Bu kadar yüksek oranlar tek başına tarihsel olarak dikkate değer değildir. Sorun şu ki, ipotek sahibi ortalama bir Amerikan hanesi üç puan daha düşük olan sabit bir faiz oranında oturuyor.
Bu iki çizgi arasında açılan uçurum, onlarca yıldır görülmemiş bir ölçekte ülke çapında bir kilitlenme etkisi yarattı; insanları ayrılmak isteyebilecekleri evlerde felç etti. Yakın zamanda taşınmak istemeyen ev sahipleri için, pandemi sırasında elde ettikleri düşük oranlar onlara önümüzdeki yıllarda fayda sağlayacak. Ancak pek çok kişi için bu oranlar, hem hane halkı kararlarını hem de bir bütün olarak konut piyasasını aksatan bir komplikasyon haline geldi.
Gerçekten de, Federal Konut Finansmanı Ajansı’ndaki ekonomistlerin yeni araştırmasına göre, bu kilitlenme etkisi, 2022 baharından 2023 sonuna kadar artan oranlarda Amerika’da yaklaşık 1,3 milyon daha az ev satışından sorumlu.

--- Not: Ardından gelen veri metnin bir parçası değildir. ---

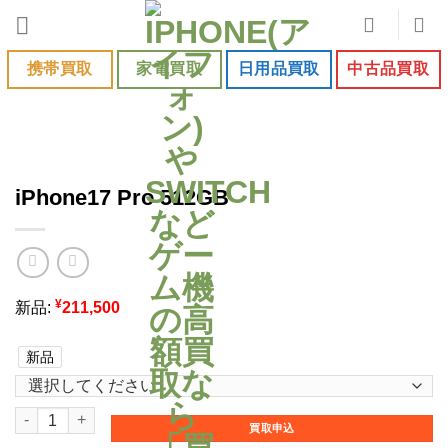
Skip
to
content
携帯買取
家電買取
日用品買取
中古品買取
iPhone17 Pro 512GB
¥
新品:
211,500
新品
iPhone17 Pro 512GB個
買取申込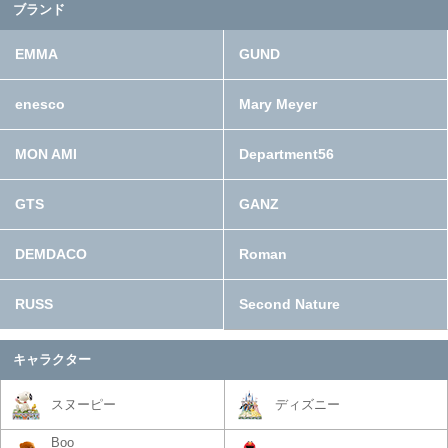
ブランド
EMMA
GUND
enesco
Mary Meyer
MON AMI
Department56
GTS
GANZ
DEMDACO
Roman
RUSS
Second Nature
キャラクター
スヌーピー
ディズニー
Boo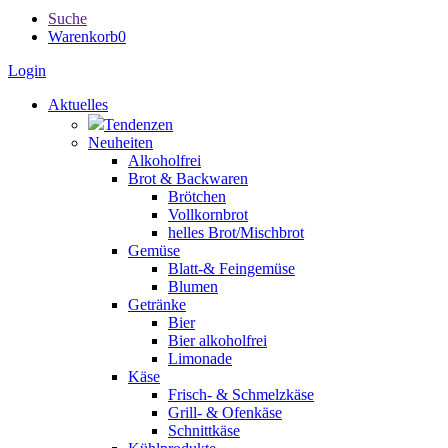
Suche
Warenkorb
0
Login
Aktuelles
Tendenzen
Neuheiten
Alkoholfrei
Brot & Backwaren
Brötchen
Vollkornbrot
helles Brot/Mischbrot
Gemüse
Blatt-& Feingemüse
Blumen
Getränke
Bier
Bier alkoholfrei
Limonade
Käse
Frisch- & Schmelzkäse
Grill- & Ofenkäse
Schnittkäse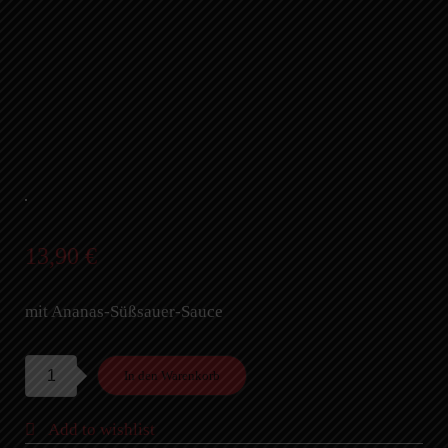
13,90
€
mit Ananas-Süßsauer-Sauce
64.
In den Warenkorb
Ente
A,B,D,I,K,O,P,V,Z
Add to wishlist
Menge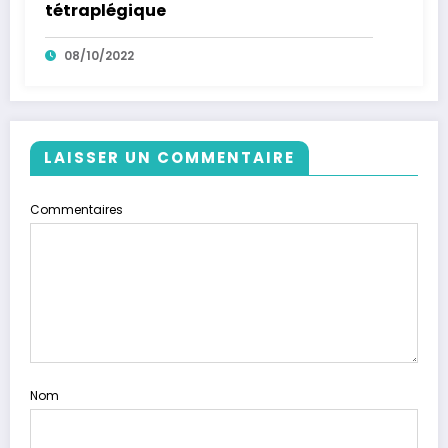
tétraplégique
08/10/2022
LAISSER UN COMMENTAIRE
Commentaires
Nom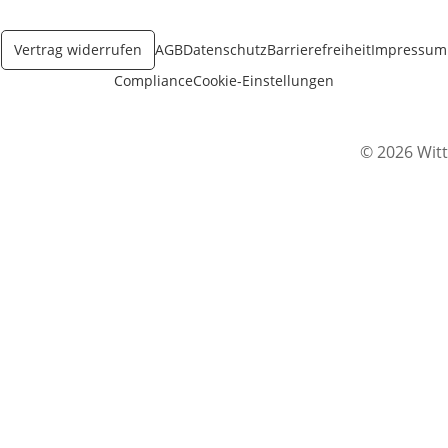
Vertrag widerrufen
AGB
Datenschutz
Barrierefreiheit
Impressum
Compliance
Cookie-Einstellungen
© 2026 Witt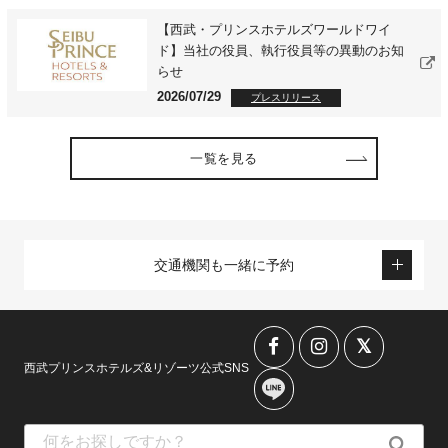
【西武・プリンスホテルズワールドワイ
ド】当社の役員、執行役員等の異動のお知
らせ
2026/07/29
プレスリリース
一覧を見る
交通機関も一緒に予約
西武プリンスホテルズ&リゾーツ公式SNS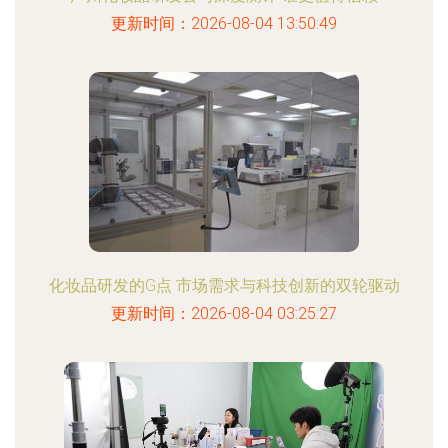
更新时间：2026-08-04 13:50:49
化妆品研发的G点 市场需求与科技创新的双轮驱动
更新时间：2026-08-04 03:25:27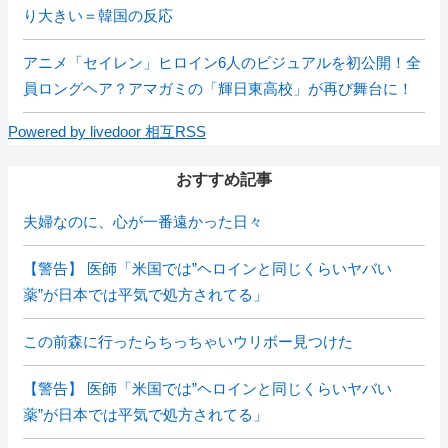
り大きい＝韓国の反応
アニメ「セイレン」ヒロイン6人のビジュアルを初公開！全
員ロングヘア？アマガミの「輝日東高校」が再び舞台に！
Powered by livedoor 相互RSS
おすすめ記事
夫婦なのに、心が一番遠かった日々
【警告】 医師「米国では”ヘロインと同じくらいヤバい
薬”が日本では平気で処方されてる」
この前森に行ったらちっちゃいウリボー見つけた
【警告】 医師「米国では”ヘロインと同じくらいヤバい
薬”が日本では平気で処方されてる」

Daha normal zamanlarda yılda yaklaşık beş milyon evin satıldığı bir ülkede şaşırtıcı bir rakam bu; bunların çoğu halihazırda ev sahibi olan insanlara.
Bu kilitlenmiş haneler daha iyi işler ya da daha yüksek ücret için başka bir yere taşınmadı ve küçülmeyi ya da daha fazla alan elde etmeyi başaramadı. Ayrıca ilk kez alıcılara ev açmadılar. Bu da fiyatları artırdı ve piyasayı canlandırdı.